4 minute read

Summary

As we move towards enterprise-grade solutions created using the Power Platform, it’s essential to ensure the reliability and functionality of these applications. This article explores guiding principles for low-code testing, focusing on techniques such as record and replay, isolation, human-in-the-loop, generative AI for test suggestions, state changes observation, single responsibility tests, assertion for verification, abstract complexity, trust, and simplicity. Let’s quickly summarize the principles and then define what each principle is with examples.

Note: These principles are under active development and refinement as we look at applying them to a range of different scenarios. Check back and also join the conversation on how you see these principles should evolve.

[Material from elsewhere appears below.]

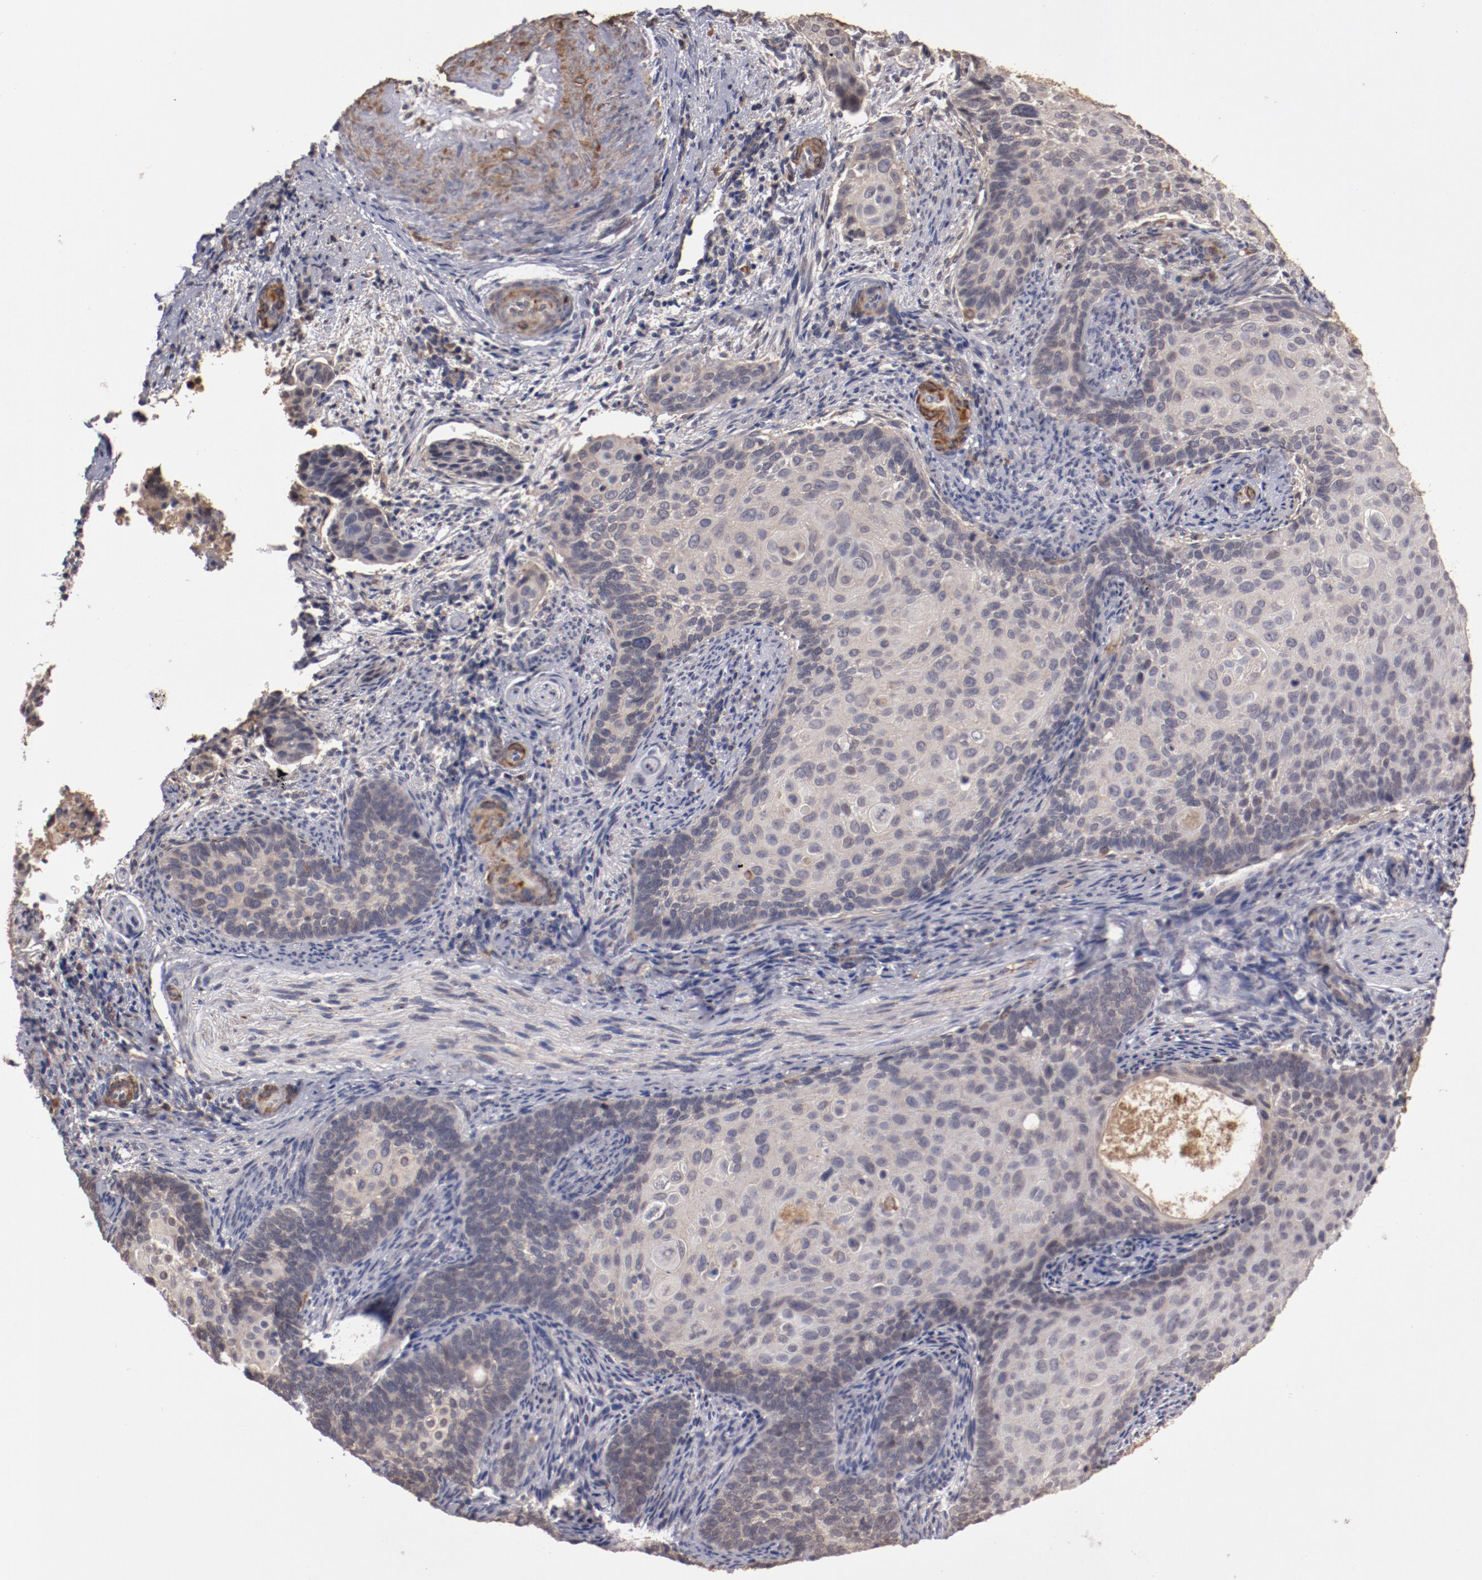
{"staining": {"intensity": "weak", "quantity": "25%-75%", "location": "cytoplasmic/membranous"}, "tissue": "cervical cancer", "cell_type": "Tumor cells", "image_type": "cancer", "snomed": [{"axis": "morphology", "description": "Squamous cell carcinoma, NOS"}, {"axis": "topography", "description": "Cervix"}], "caption": "IHC photomicrograph of neoplastic tissue: cervical cancer (squamous cell carcinoma) stained using IHC displays low levels of weak protein expression localized specifically in the cytoplasmic/membranous of tumor cells, appearing as a cytoplasmic/membranous brown color.", "gene": "SERPINA7", "patient": {"sex": "female", "age": 33}}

By following these principles, you can ensure that your low-code testing approach for Power Platform is effective, efficient, and reliable. These principles provide a structured framework for creating robust tests that validate the functionality and performance of low-code applications.

Record and Replay

Record and replay techniques can be essential for observing the system’s behavior and generating simulations. This involves capturing user interactions and system responses during the recording phase and then replaying these interactions to validate the system’s behavior.

Example

Imagine you have a Power Platform app that processes customer orders. By recording the process of placing an order, you can capture all interactions and responses. During replay, you can simulate the same order placement to ensure the app behaves consistently and correctly.

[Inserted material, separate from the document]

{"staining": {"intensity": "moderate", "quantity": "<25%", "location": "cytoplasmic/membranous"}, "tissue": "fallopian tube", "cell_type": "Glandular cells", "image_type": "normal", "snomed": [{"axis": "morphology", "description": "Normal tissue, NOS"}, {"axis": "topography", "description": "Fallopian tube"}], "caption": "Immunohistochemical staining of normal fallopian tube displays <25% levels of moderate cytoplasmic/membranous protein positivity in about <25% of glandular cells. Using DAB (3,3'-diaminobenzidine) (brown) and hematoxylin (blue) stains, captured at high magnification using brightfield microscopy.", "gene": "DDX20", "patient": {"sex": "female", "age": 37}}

Looking at a Power Automate flow you could record the results of a execution run and then look at simulating the inputs to verify the flow logic and results.

Isolation

Isolation ensures that tests are isolated by controlling inputs and dependent connectors, including Dataverse. This can involve combining the results of record and deploy so that external dependencies are simulated, allowing the tests to focus solely on the logic and behavior of the application.

Example

Consider a scenario where your app interacts with an external payment gateway. By mocking the payment gateway responses, you can isolate the app’s logic and test how it handles different payment outcomes without relying on the actual gateway.

Human in the Loop

Human-in-the-loop involves using the knowledge of the maker or developer to express in natural language what the system is doing and what it is intended to do. This approach leverages the expertise of the app creator to provide context and clarity.

Example

A maker can describe the intended behavior of a customer feedback form in natural language, explaining how the form should validate inputs and store feedback. This description can guide the creation of relevant test cases.

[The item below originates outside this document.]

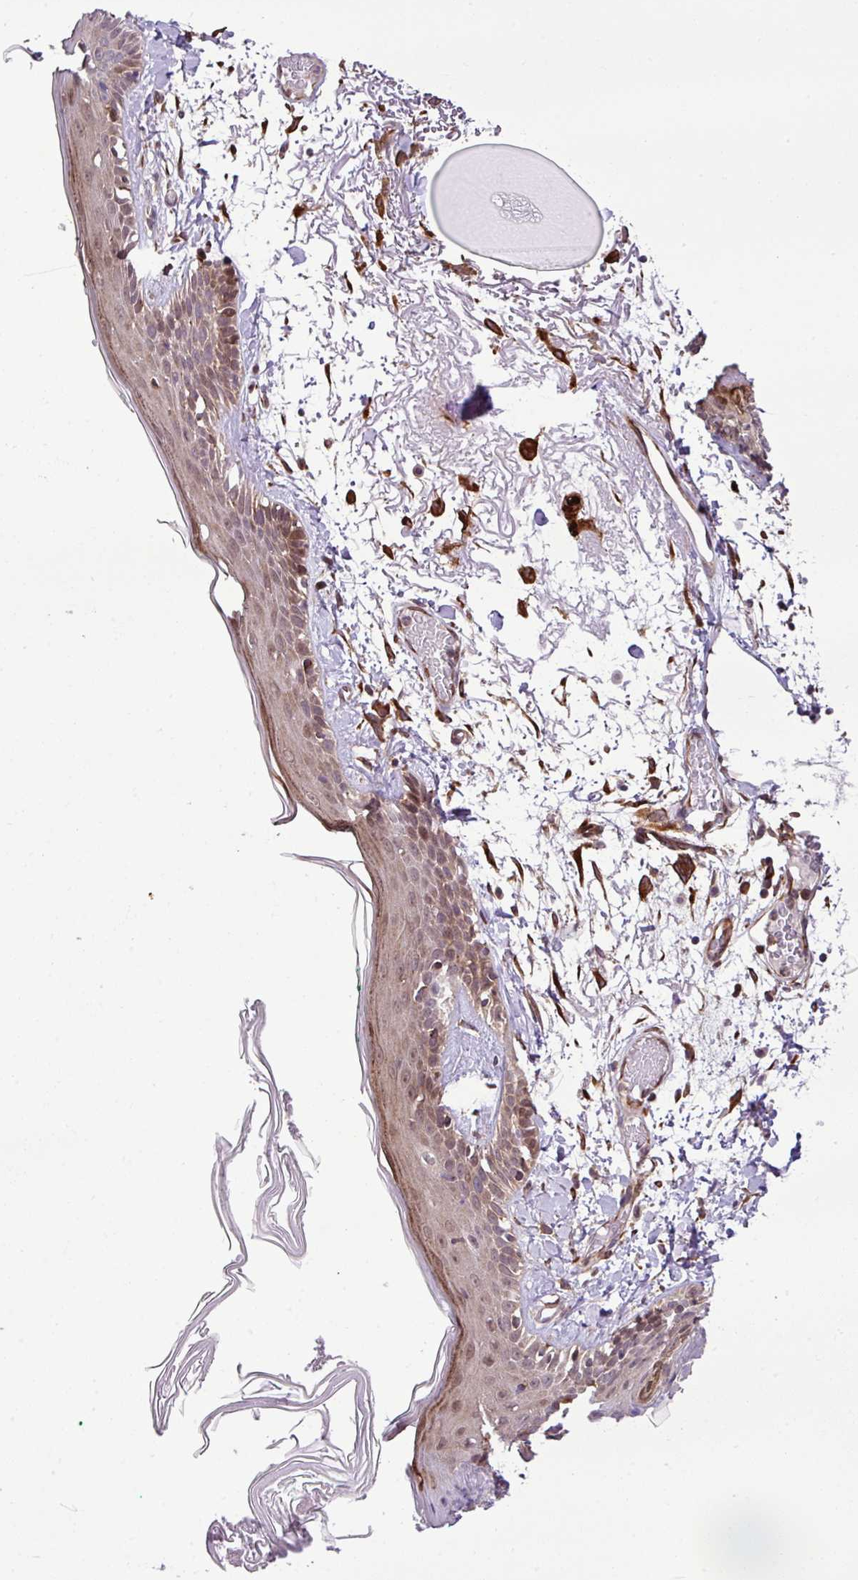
{"staining": {"intensity": "moderate", "quantity": ">75%", "location": "cytoplasmic/membranous"}, "tissue": "skin", "cell_type": "Fibroblasts", "image_type": "normal", "snomed": [{"axis": "morphology", "description": "Normal tissue, NOS"}, {"axis": "topography", "description": "Skin"}], "caption": "Moderate cytoplasmic/membranous protein positivity is present in approximately >75% of fibroblasts in skin.", "gene": "DLGAP4", "patient": {"sex": "male", "age": 79}}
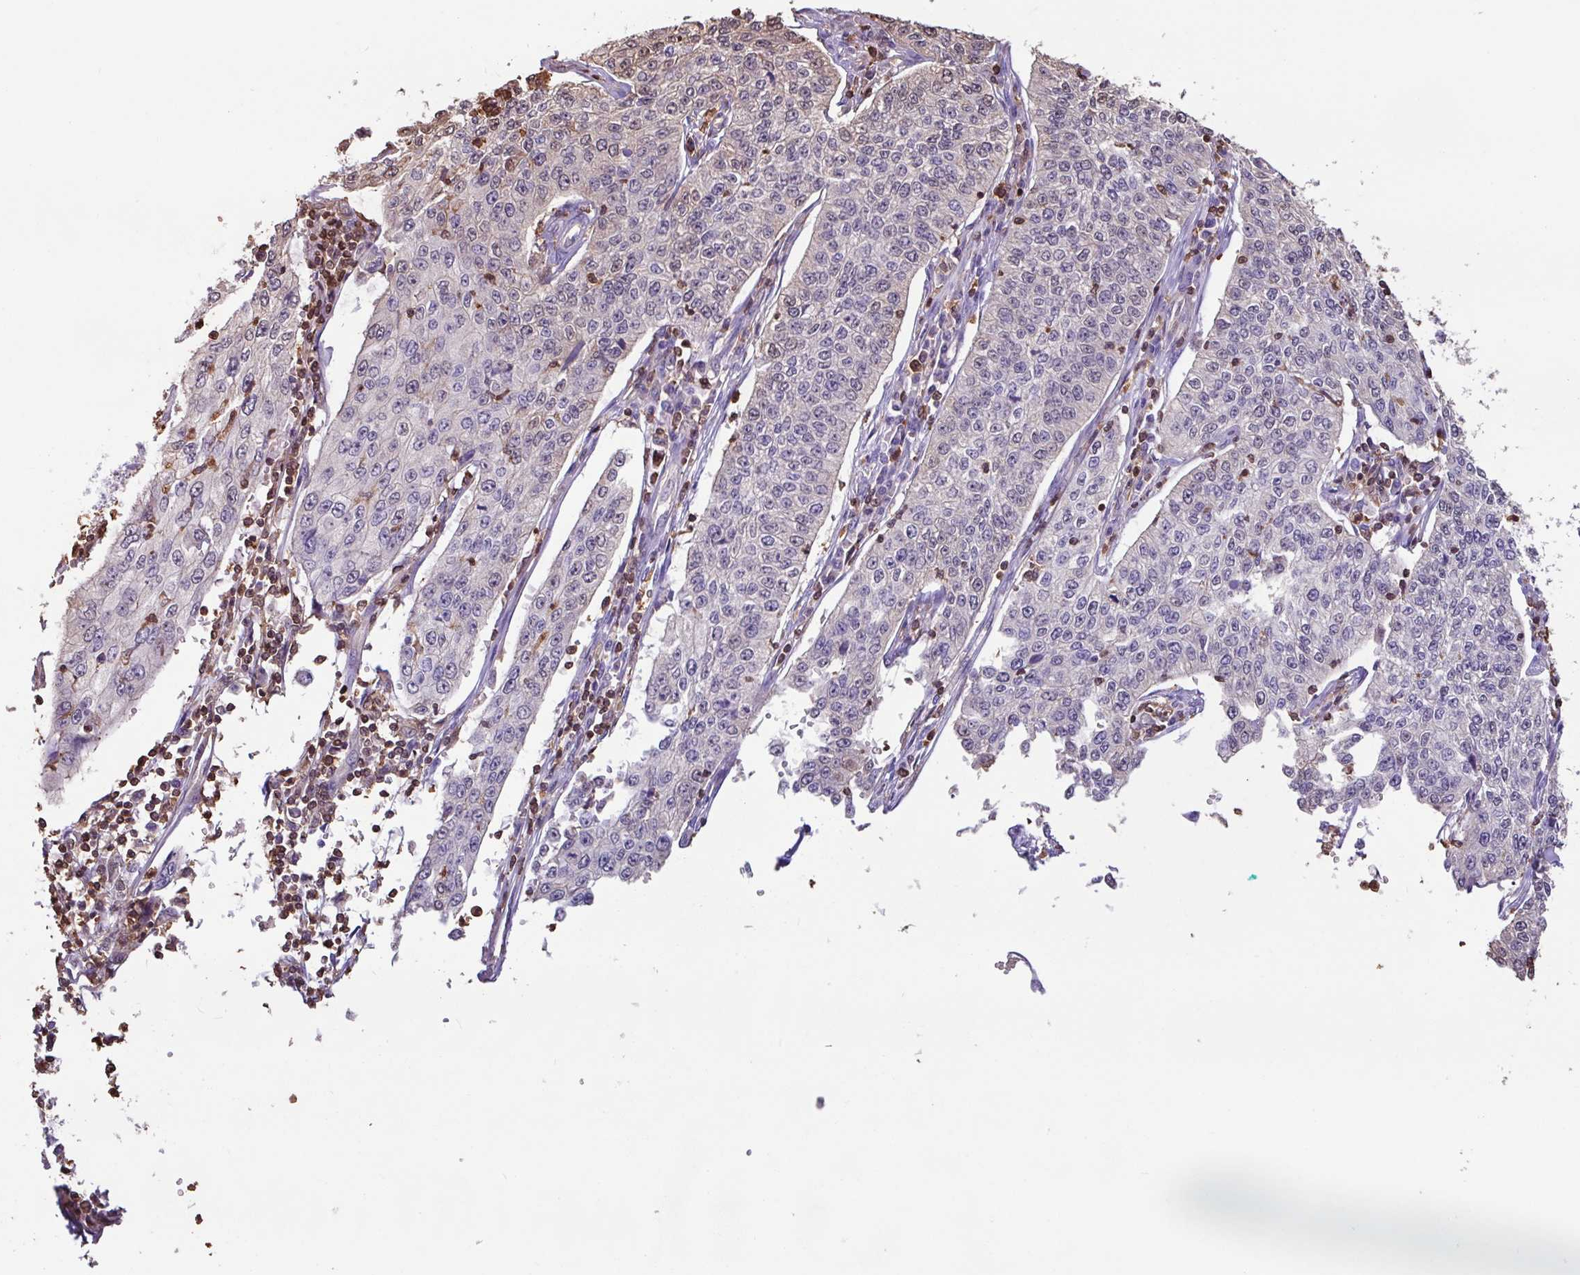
{"staining": {"intensity": "negative", "quantity": "none", "location": "none"}, "tissue": "cervical cancer", "cell_type": "Tumor cells", "image_type": "cancer", "snomed": [{"axis": "morphology", "description": "Squamous cell carcinoma, NOS"}, {"axis": "topography", "description": "Cervix"}], "caption": "Immunohistochemical staining of cervical squamous cell carcinoma exhibits no significant staining in tumor cells.", "gene": "ARHGDIB", "patient": {"sex": "female", "age": 35}}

Generative AI for Test Suggestions

Generative AI can be leveraged to suggest relevant tests by analyzing the known structure and behavior of low-code apps together with human-in-the-loop recordings or prompts. This approach helps in covering various edge and exception cases.

Example

Using generative AI, you can analyze a Power Platform app’s components and workflows to generate test cases that cover scenarios such as invalid input handling, boundary conditions.

State Changes Observation

Monitoring the state changes of variables and collections during test execution is crucial. This involves tracking the values of different variables and collections before and after specific actions to ensure that the system’s state transitions are correct.

Example

In a task management app, you can observe the state changes of task status variables when a task is marked as complete. This ensures that the status updates correctly and triggers any associated workflows.

Single Responsibility Tests

Designing each test to focus on a single item or functionality ensures that tests are simple, easy to understand, and maintain. By isolating tests to specific features, it becomes easier to identify the root cause of any issues that arise during testing.

Example

Create individual tests for functionalities such as user login, data retrieval, and form submission. Each test should focus solely on verifying one aspect of the app’s behavior.

Assertion for Verification

Assertions are conditions that must be met for the test to pass. By including assertions, you can validate that the system behaves as expected and meets the defined requirements.

Example

In a sales tracking app, you can assert that the total sales amount is correctly calculated and displayed after adding a new sale. This ensures that the calculation logic is accurate.

Abstract Complexity

Utilizing the extensibility model of Power Fx to define test functions that encapsulate complex logic and interactions helps in creating reusable test functions. This simplifies the test creation process and ensures that tests remain readable and maintainable, even as the complexity of the scenarios increases.

Example

Define a Power Fx function that simulates a multi-step approval process. This function can be reused across different tests to validate various approval scenarios, reducing redundancy and maintaining consistency.

Trust

Trust is fundamental in testing. Without trust, a failing test might be ignored or dismissed. It’s crucial to treat a failing test as a representation of a failure that needs to be fixed. Trust in tests ensures that they are taken seriously and that their results are acted upon.

Example

If a test for a login function fails, it should be investigated and fixed immediately. Trusting the test results means acknowledging that the failure indicates a real issue that could affect users.

Simplicity

Simplicity in tests means they don’t require a large amount of setup, are easy to understand, and are more likely to keep running. Simple tests are more reliable and provide confidence that the solution continues to work as expected.

Example

A simple test for a form submission should only involve filling out the form and checking the result. It should not require complex setup or dependencies, making it easy to run and understand.